Poynter Online news editor Steve Myers pointed to a Big Money article that smartly and — despite broad strokes — for the most part correctly evaluates the potential value of Facebook’s purchase of FriendFeed.
I’m going to guess you’re intimately familiar with Facebook. FriendFeed, on the other hand, is an aggregation/interaction site that allows users to easily import RSS feeds, collect them in one place, present them anywhere, and comment and vote on posts in others’ feeds.
While Facebook has these features too, the FriendFeed interface makes it very simple to drop in all your social network accounts. And hey, who doesn’t like easy, right?
In the article, “Now Facebook Really Owns You,” Chadwick Matlin writes:
…[I]magine a social aggregator with the size and sway of Facebook. Users would love it because it would make their lives simpler and more streamlined. The other social media sites stand to gain as well, since Facebook would be pointing more users to content offsite. News sites will get more traffic because people will be clicking through on more links. Facebook, of course, would be the biggest victor: It would be able to get people to check in more often and stay longer. Ad rates can then go up, which helps the company’s bottom line.
He doesn’t explicitly mention one thing: user data.

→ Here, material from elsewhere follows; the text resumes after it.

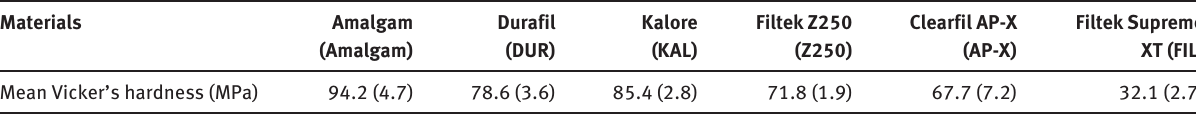
Table 2: Vicker’s hardness values of restorative composite materials before chewing tests. Materials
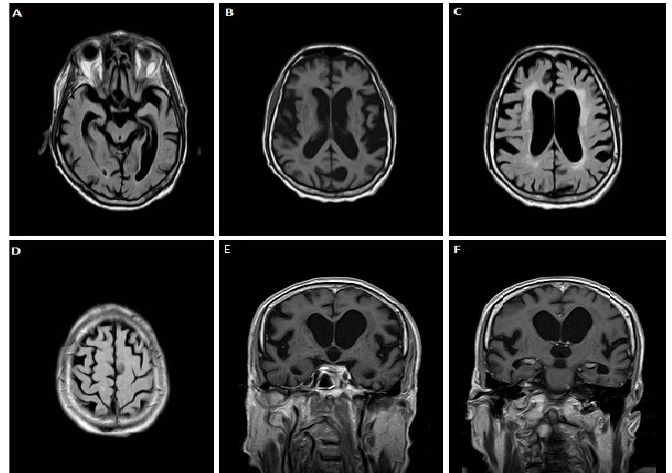
Figure 3. Brain MRI of case 3. FLAIR images ( A , C , D ) show severe cortical atrophy in frontal and temporal lobes. In axial ( B ) and coronal T1 section ( E , F ) atrophy of the perisylvian and parietal areas is also evident.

Facebook has a lot of information about you, your friends and your acquaintances: birthdays, addresses, phone numbers, relationships, things you like, games you play, who you pay attention to and who pays attention to you, and — if you didn’t delete your cookies before logging in — other sites you’ve visited.
This is valuable not just to Facebook, but to third-party developers and those who use FacebookConnect. It means companies can get a more accurate picture of who you are and who the people you’re connected to are, in other words, more accurate user targeting.
Businesses are interested in making sure you take a specific action. The more they know about you, your behaviors, and what influences you, the better they can tailor their message to get you to do something.
Yes, Facebook got some very sharp engineers, and yes, real-time search will probably make Facebook a bigger player amongst those who need to know what people are saying now, but for profitability, the game has always been about understanding the user through data. In my opinion, the technologies FriendFeed was built on will allow Facebook to fill in gaps.
I’m not sure you’re correct about the cookies being used to glean more data about users. Cookies can only be detected or read by the issuing website. The only exception to that is third-party cookies (usually from advertisers), which are placed via remote loading of content (such as a banner ad), and which that third party could use to track which of the participating websites you visited. Facebook and FriendFeed still can’t access that data unless it’s supplied to them by some third party with whom they have a relationship.
In addition, acceptance of third-party cookies can be turned off in your browser, and it is off by default in Safari. See the link below for more info.
http://www.washingtonpost.com/wp-dyn/content/article/2005/07/16/AR2005071600111.html
If I’m off-base on this, I’d be interested to understand more about how the interplay of the sites and third-party cookies could work to increase spying on users.